Communication will matter more in recovery
Communication will play a heightened strategic role in many organizations in the post-pandemic environment, as we continue to adapt to uncertain social, work and economic conditions. Our survey found that employees, customers and stakeholders expect organizations to invest more in communicating with them – and communicators believe the organizations will make those investments.
So where will communicators be focusing their efforts to build reputation? The top priorities include employee engagement; executive thought leadership; brand communication; and issues & crisis management.
Why does this matter? Employees aren’t the only audiences with higher expectations for communications. All eyes are on organizations from how they treat their clients, customers and stakeholders to the contributions they are making to their communities. And the world is scrutinizing how organizations act more intensely than ever before. Communicators who help their leaders strengthen these relationships are contributing to the real currency of recovery – reputation.
But there’s risk. Not all communicators have been involved – or are prepared
We were surprised to find that just 42% of communicators have been at the leadership table, involved in planning for reopening and economic recovery – and 24.5% not involved at all. This is a gap, that in our view, poses significant reputational risk to organizations. Just as communication has been a lifeline for organizations throughout the pandemic, clear, frequent and transparent communication will be an essential part of ensuring their publics have confidence in the transition to recovery.
Further, only 30% of respondents feel very prepared to meet the expectations for communication in supporting their organization’s reopening and recovery plan.
Why does this matter? While reputation is an intangible business asset, it has tangible value. And reputation can be risked when communicators, whose job it is to understand the needs of stakeholders and how to engage them credibly, are not involved in business strategic planning or are inadequately prepared to deliver on those plans.

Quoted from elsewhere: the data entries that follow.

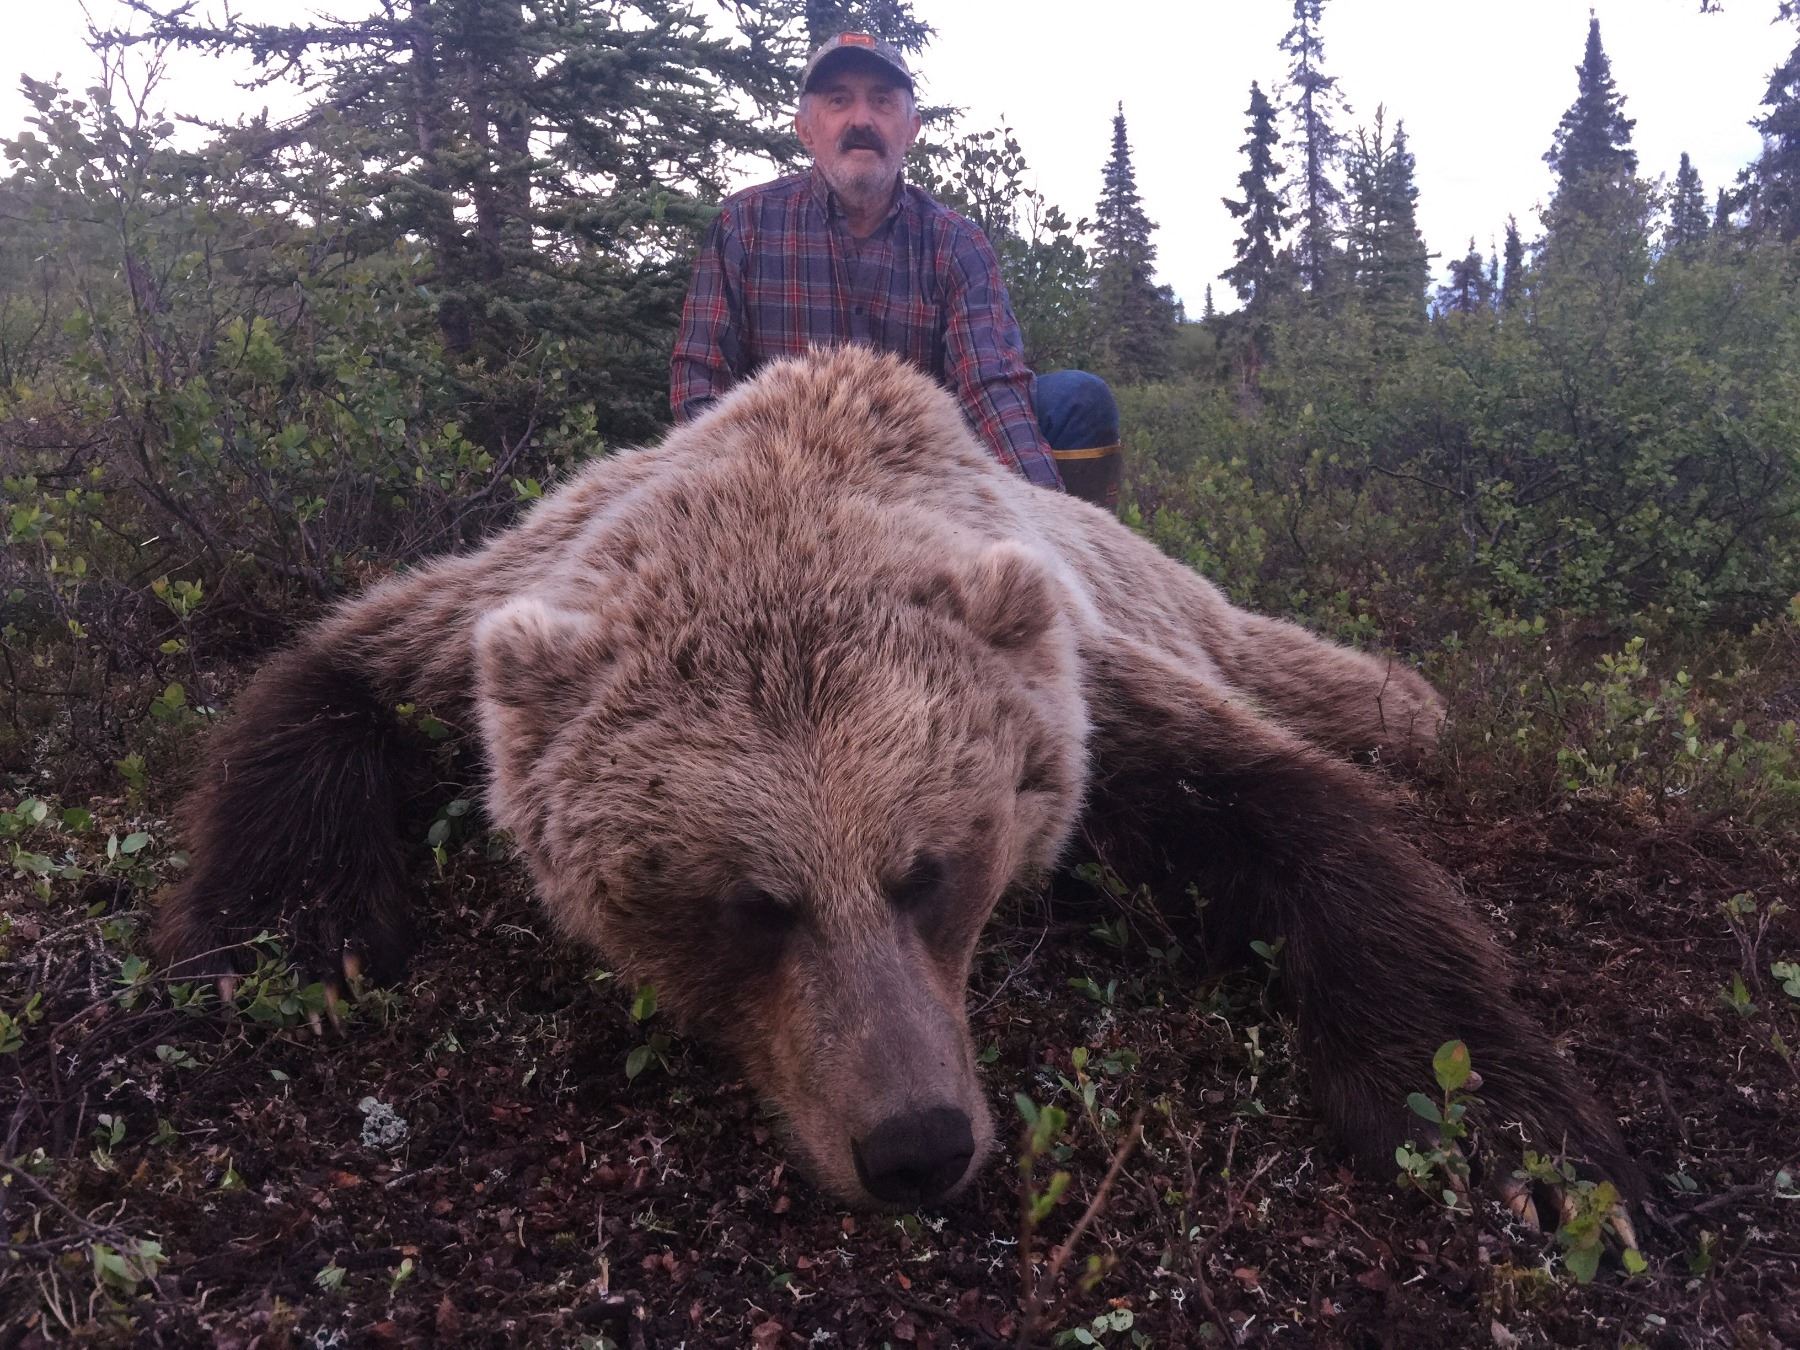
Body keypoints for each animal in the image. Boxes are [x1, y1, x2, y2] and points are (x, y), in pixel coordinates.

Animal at [157, 345, 1638, 1221]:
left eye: (930, 868)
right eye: (752, 903)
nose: (919, 1145)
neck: (793, 472)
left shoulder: (1084, 686)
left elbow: (1294, 814)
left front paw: (1496, 1126)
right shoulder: (497, 600)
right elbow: (331, 677)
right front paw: (290, 933)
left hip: (1196, 607)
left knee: (1351, 690)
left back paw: (1408, 699)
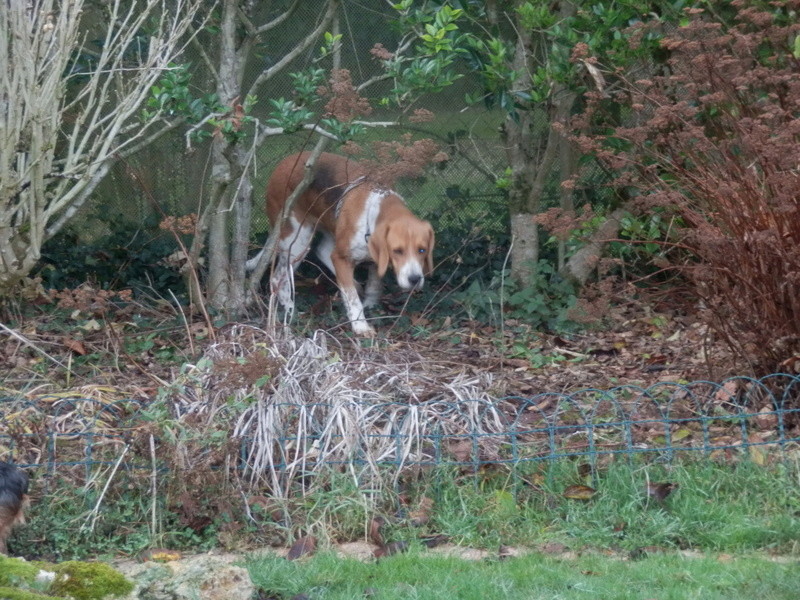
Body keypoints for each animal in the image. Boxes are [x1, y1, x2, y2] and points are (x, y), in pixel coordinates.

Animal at [264, 152, 434, 336]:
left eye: (422, 250)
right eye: (397, 251)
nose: (415, 279)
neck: (374, 211)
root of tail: (284, 162)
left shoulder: (375, 260)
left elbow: (374, 286)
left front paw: (370, 306)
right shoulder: (341, 258)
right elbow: (352, 298)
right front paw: (361, 326)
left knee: (322, 251)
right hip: (297, 241)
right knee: (278, 279)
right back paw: (290, 310)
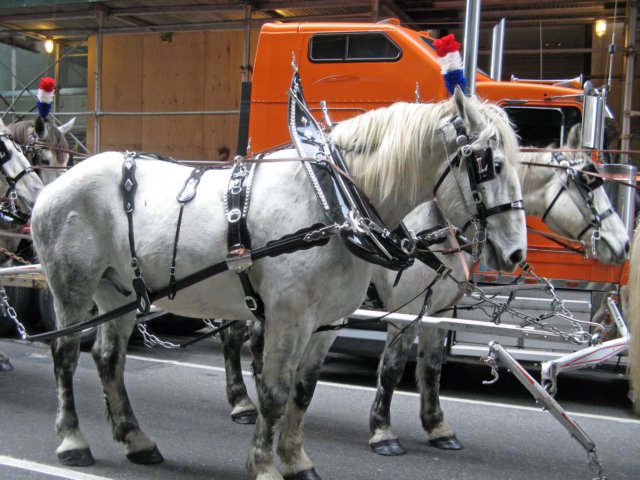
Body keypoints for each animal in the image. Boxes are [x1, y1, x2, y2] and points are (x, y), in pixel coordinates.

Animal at [30, 88, 528, 478]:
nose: (516, 255)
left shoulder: (327, 324)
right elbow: (274, 393)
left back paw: (137, 440)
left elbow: (303, 392)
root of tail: (55, 183)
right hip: (73, 285)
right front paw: (265, 465)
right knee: (65, 353)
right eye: (490, 163)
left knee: (108, 359)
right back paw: (73, 439)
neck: (332, 201)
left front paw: (297, 461)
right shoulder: (290, 319)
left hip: (118, 290)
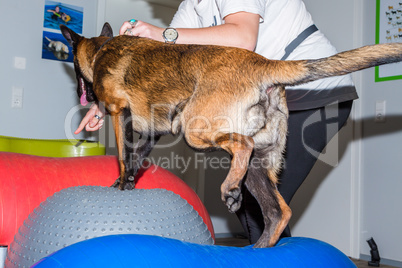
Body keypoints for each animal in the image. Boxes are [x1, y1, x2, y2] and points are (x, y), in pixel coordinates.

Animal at [59, 22, 402, 247]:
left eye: (73, 64)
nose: (82, 97)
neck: (103, 49)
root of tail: (264, 65)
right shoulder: (153, 132)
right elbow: (135, 160)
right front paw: (125, 185)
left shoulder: (119, 114)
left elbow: (121, 156)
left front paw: (119, 185)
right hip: (259, 165)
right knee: (277, 212)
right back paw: (258, 248)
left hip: (196, 130)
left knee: (242, 145)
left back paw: (229, 191)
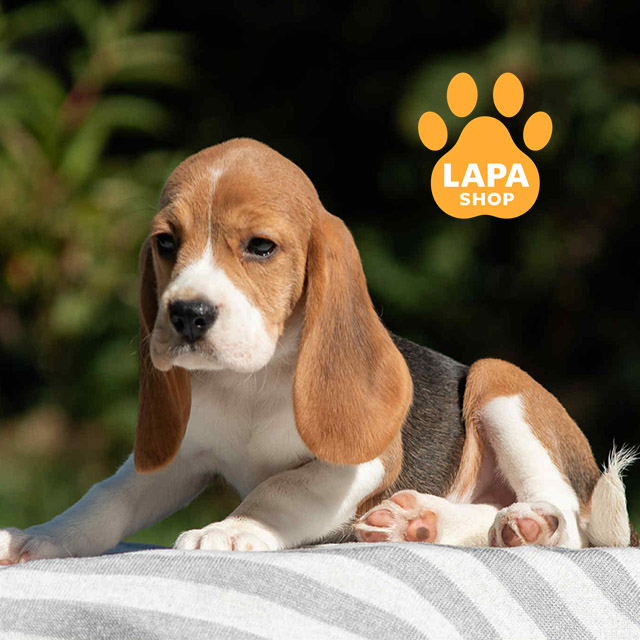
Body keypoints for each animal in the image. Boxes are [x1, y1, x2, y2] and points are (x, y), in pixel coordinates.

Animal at [0, 138, 635, 563]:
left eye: (260, 246)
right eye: (165, 243)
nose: (186, 314)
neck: (250, 381)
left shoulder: (359, 463)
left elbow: (278, 489)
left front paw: (229, 528)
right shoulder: (177, 461)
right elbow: (103, 499)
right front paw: (40, 538)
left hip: (498, 382)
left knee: (570, 520)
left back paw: (525, 524)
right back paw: (419, 522)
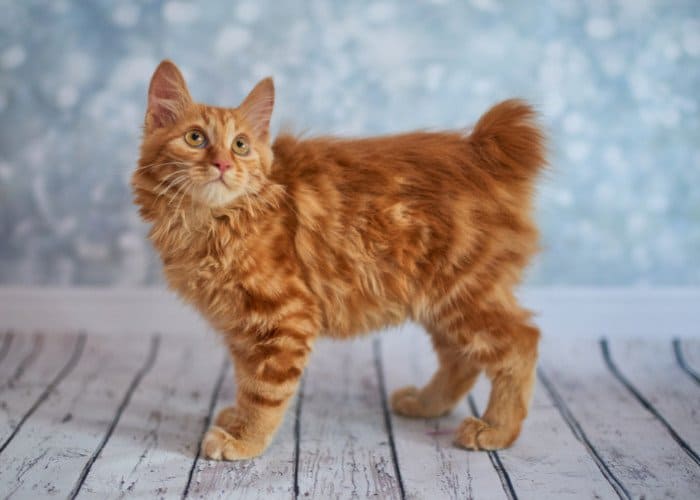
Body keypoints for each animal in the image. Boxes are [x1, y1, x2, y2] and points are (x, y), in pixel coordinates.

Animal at [131, 60, 548, 458]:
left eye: (240, 145)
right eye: (195, 138)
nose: (223, 165)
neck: (211, 222)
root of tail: (479, 149)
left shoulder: (286, 316)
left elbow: (264, 392)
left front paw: (245, 440)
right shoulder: (242, 326)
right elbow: (246, 379)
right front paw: (237, 420)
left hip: (464, 292)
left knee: (520, 344)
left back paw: (496, 429)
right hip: (439, 301)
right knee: (461, 360)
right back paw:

The pandemic caught many organizations by surprise – especially the duration of the lock-down, and its economic fall-out. Our survey raises important questions for communicators, and for the organizations we serve. What is the role of communication in the recovery? How must we shift the strategic function of communications to ensure we deliver value at the leadership table? And how can organizations focus and invest in communications, so they not only survive, but thrive?
Over the next few months, we will be speaking with communications leaders to dig into these questions, understand what they’ve learned and how they’ve adapted on this journey, and discuss what lies ahead for their organizations.
About the Author:
Roanne Argyle leads the Corporate and Public Affairs Practice (CPA) at Argyle. An award-winning communicator, her work intersects the disciplines of public engagement and corporate communications. Under her leadership, Argyle’s CPA team helps clients listen, learn, communicate, and engage in dialogue through multiple channels – resulting in better decision-making, more reputable businesses, and stronger trust between organizations and their stakeholders.
The Reopening to Revival online survey was conducted during the month of June 2020. It is based on the feedback from 128 respondents representing both Agency and In-house communicators. The findings are qualitative and not-statistically accurate.